Tuesday, 29 September 2009

A surprise meeting in the Cotswolds

A morning not to be wasted, in this wonderful Indian summer so many of us are experiencing. We decided to go for one our favourite drives in the Cotswolds, which are particularly lovely just now.

We like to go on a circular route, which - for those of you who know and love these places - is by way of Winchcombe, Broadway, and Stow-on-the-Wold, then home past Bourton-on-the-Water and the Dowdeswell reservoir. It is a great pleasure to have within easy access this perfect mixture of glorious countryside and beautiful buildings for which the area is renowned.

Most of the buildings are of the classic golden limestone of the area, but there are also many cottages of thatched and timber-framed construction. Many a time we have seen little groups of Japanese tourists staring at the scene before them, looking as though they have died and gone to Heaven.

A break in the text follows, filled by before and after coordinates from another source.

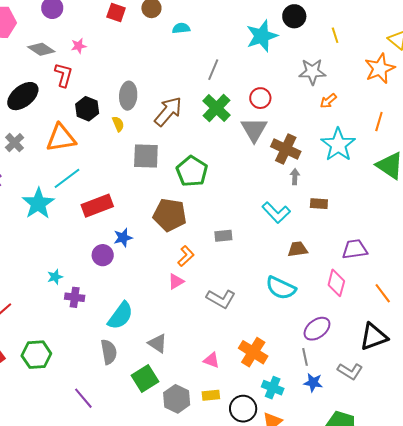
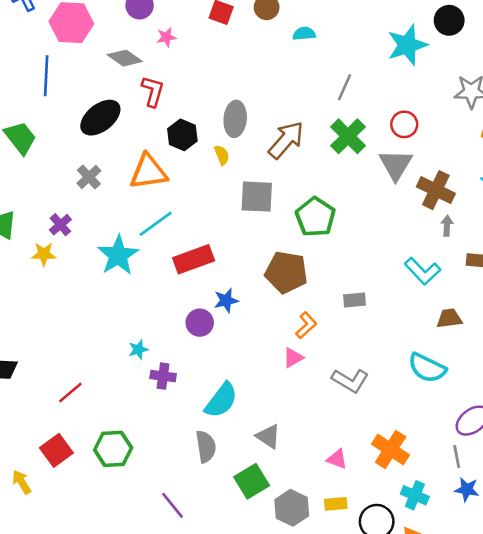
pink star: (79, 46) -> (166, 37), moved

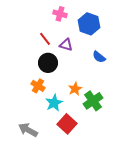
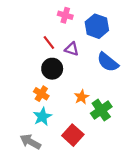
blue semicircle: (99, 57) -> (108, 62), size x1.5
cyan star: (54, 103) -> (42, 117), moved

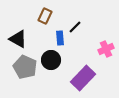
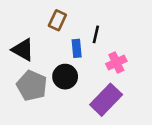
black line: (75, 27) -> (96, 34), turned -32
pink cross: (106, 49) -> (116, 62), moved

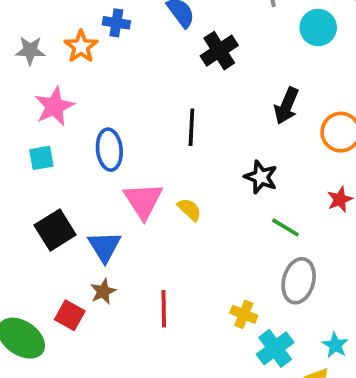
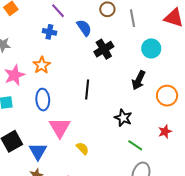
cyan circle: (318, 28) -> (151, 48), moved
orange star: (81, 47) -> (42, 65), moved
yellow semicircle: (189, 209) -> (82, 148), moved

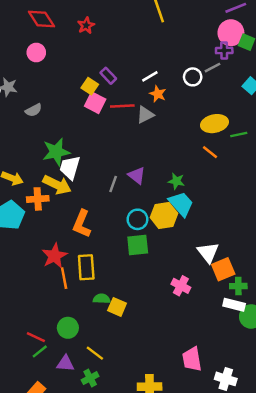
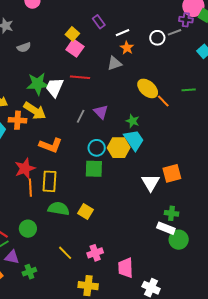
purple rectangle: (108, 76) -> (99, 22), moved
red line: (122, 106) -> (80, 77), moved
yellow ellipse: (214, 124) -> (148, 88), moved, turned 45
white trapezoid: (70, 168) -> (55, 87), moved
orange L-shape: (82, 224) -> (51, 145), turned -100
orange square: (223, 269) -> (172, 173), moved
pink cross: (181, 286) -> (95, 253), moved, turned 35
green semicircle: (102, 299) -> (59, 209), size x1.5
yellow square: (117, 307) -> (86, 211), moved
yellow line: (95, 353) -> (65, 253), moved
purple triangle: (65, 363) -> (12, 257), moved
green cross: (90, 378) -> (29, 272), moved

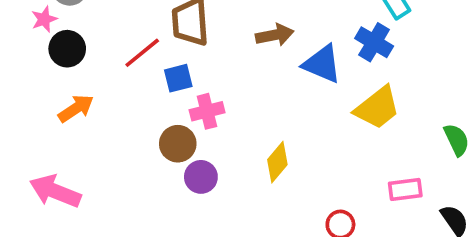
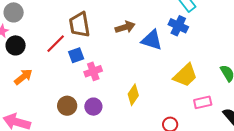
yellow trapezoid: (377, 108) -> (185, 75), moved
brown circle: (178, 144) -> (67, 106), moved

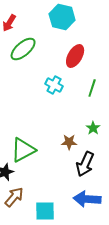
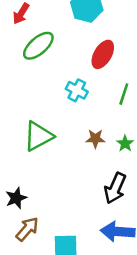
brown star: (69, 142) -> (95, 139), moved
green triangle: (23, 150) -> (38, 136), moved

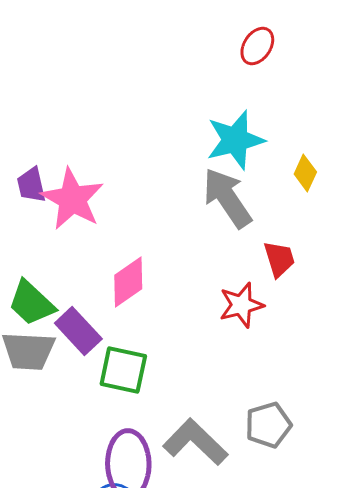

The colours of the trees today ranged from their full summer green, through the shades of yellow and orange, to bright russet. Some of the fields still have their crops in place; others have been harvested, with only the stubble remaining, and are scattered with great cylindrical hay-bales awaiting transfer into the barns. Add to the mix the warm brown soil of the fields which have already been ploughed, and the vivid green grass of the fields that are set aside or used for grazing, and we had a perfect rural patchwork to enjoy.

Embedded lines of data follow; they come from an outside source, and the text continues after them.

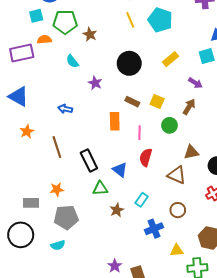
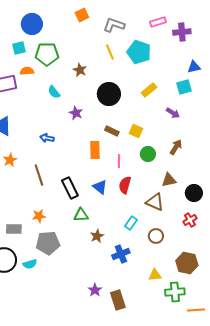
brown star: (90, 34) -> (80, 70), moved
brown arrow: (189, 107) -> (176, 147), moved
blue triangle: (120, 170) -> (100, 187), moved
cyan rectangle: (142, 200) -> (131, 223), moved
blue cross: (154, 229) -> (121, 254), moved
cyan semicircle: (58, 245) -> (30, 264), moved

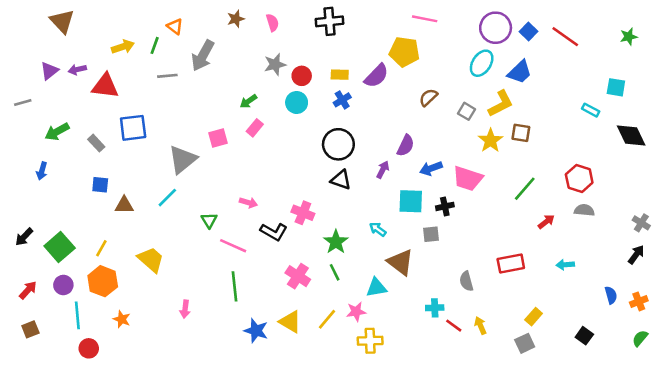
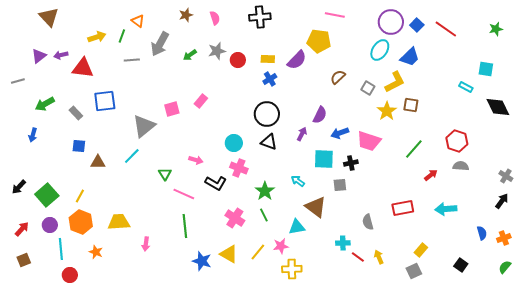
green arrow: (248, 101) -> (190, 55), moved
cyan circle: (297, 102) -> (234, 143), moved
yellow trapezoid: (151, 260) -> (119, 222), moved, turned -45
cyan arrow: (565, 265) -> (446, 209), size x1.5

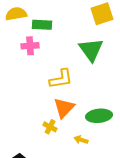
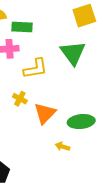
yellow L-shape: (61, 79) -> (35, 69), moved
yellow cross: (50, 127) -> (20, 99), moved

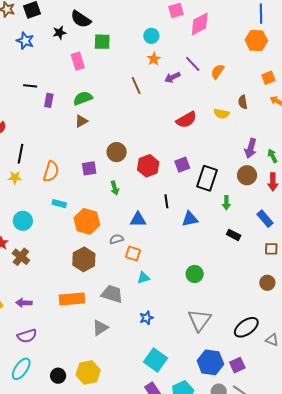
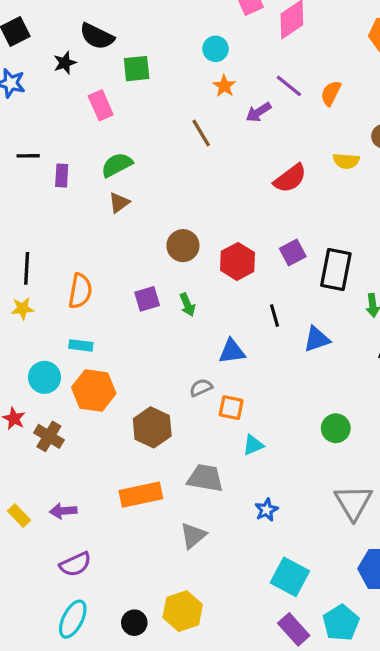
purple square: (89, 168) -> (147, 299), moved
cyan rectangle: (59, 204) -> (81, 345), moved
orange hexagon: (87, 221) -> (94, 390), moved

We had just got out of the car in Broadway, when I bumped into a person I had never met before, but whose face was so familiar that I overcame my shyness and approached her. It was the famous Catholic blogger, Mrs Jackie Parkes! We had a very pleasant little conversation before going our separate ways. I am delighted to report how well she looked. I'm looking forward to reading her account of her adventures.


JARay said...

Have you managed to get to Dulverton yet and the church of St. Stanislaus?
Following on that, have you read "The Voices of Morebath" by Eamon Duffy? You could go on to Morebath from Dulverton. Some of the roads are very narrow indeed so you must drive very carefully.

berenike said...

I've met many lovely people through blogging, including Seraphic, Madame Evangelista, and Cath the Calvinist :-)

berenike said...

In fact, here's the bloggossey :-)

Dorothy said...

No, JAR, I'm afraid I don't expect to have the opportunity to visit Dulverton in the foreseeable future. We have had a few holidays down in that part of the south west, but on those occasions we have not gone inland. We have taken the coast road, where the heights of Exmoor plunge dramatically into the sea.

"The Voices of Morebath" is a book I would like to read when I can manage it. I have read a good deal of Duffy's "The Stripping of the Altars", but I put it aside when I reached his study of death and dying, which wasn't quite the best thing for me to read at a melancholy time. I hope to return to it at some point; perhaps when I have finished Newman's "Apologia pro Vita Sua".

Dorothy said...

Berenike, thank you for your comments here and on the "Apologia" post. How nice that you were able to meet all those bloggers!

Catholic Mom of 10 said...

It was nice of you to come up to me! Gosh! I was amazed!
Nice blog..

I would like to travel more in the area..hope you liked my HOD pictures..

Dorothy said...

Thank you for visiting, Jackie. I hope you are continuing to feel many benfits from your stay in this wonderful area.